» Exercise instructions
Reproduce the data starting at the line that contains "My screen reader can't interpret a photo of a water" and ending at the line that contains "The volume is 7363870.3,gal", swapping every occurrence of "volume" for "quantity" and changing nothing else.

═════ Source records

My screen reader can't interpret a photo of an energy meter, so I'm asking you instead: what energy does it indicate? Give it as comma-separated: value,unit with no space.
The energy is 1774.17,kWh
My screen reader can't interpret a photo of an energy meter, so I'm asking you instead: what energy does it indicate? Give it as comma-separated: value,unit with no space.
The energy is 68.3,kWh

══════════
═════ Source records

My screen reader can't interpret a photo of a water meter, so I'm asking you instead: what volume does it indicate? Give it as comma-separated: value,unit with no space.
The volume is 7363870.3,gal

══════════
═════ Source records

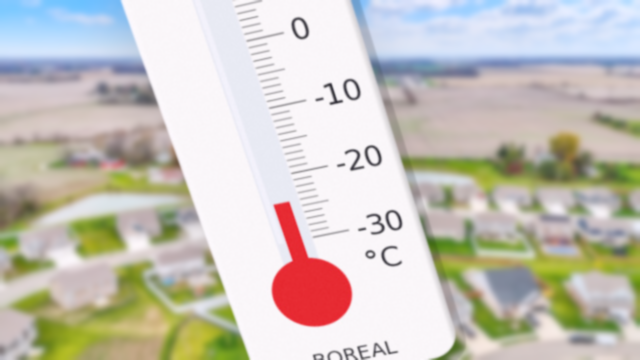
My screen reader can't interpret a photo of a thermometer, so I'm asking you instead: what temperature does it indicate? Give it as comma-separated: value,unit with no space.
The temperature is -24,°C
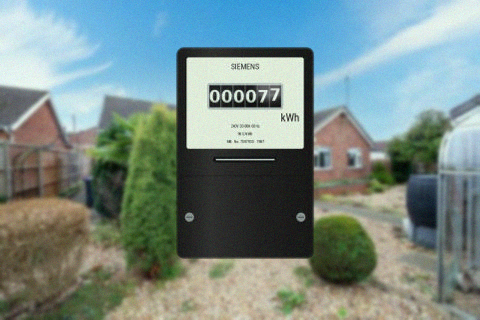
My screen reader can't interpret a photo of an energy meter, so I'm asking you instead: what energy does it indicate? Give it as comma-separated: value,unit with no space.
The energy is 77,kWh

══════════

» Solution for this problem
My screen reader can't interpret a photo of a water meter, so I'm asking you instead: what quantity does it indicate? Give it as comma-separated: value,unit with no space.
The quantity is 7363870.3,gal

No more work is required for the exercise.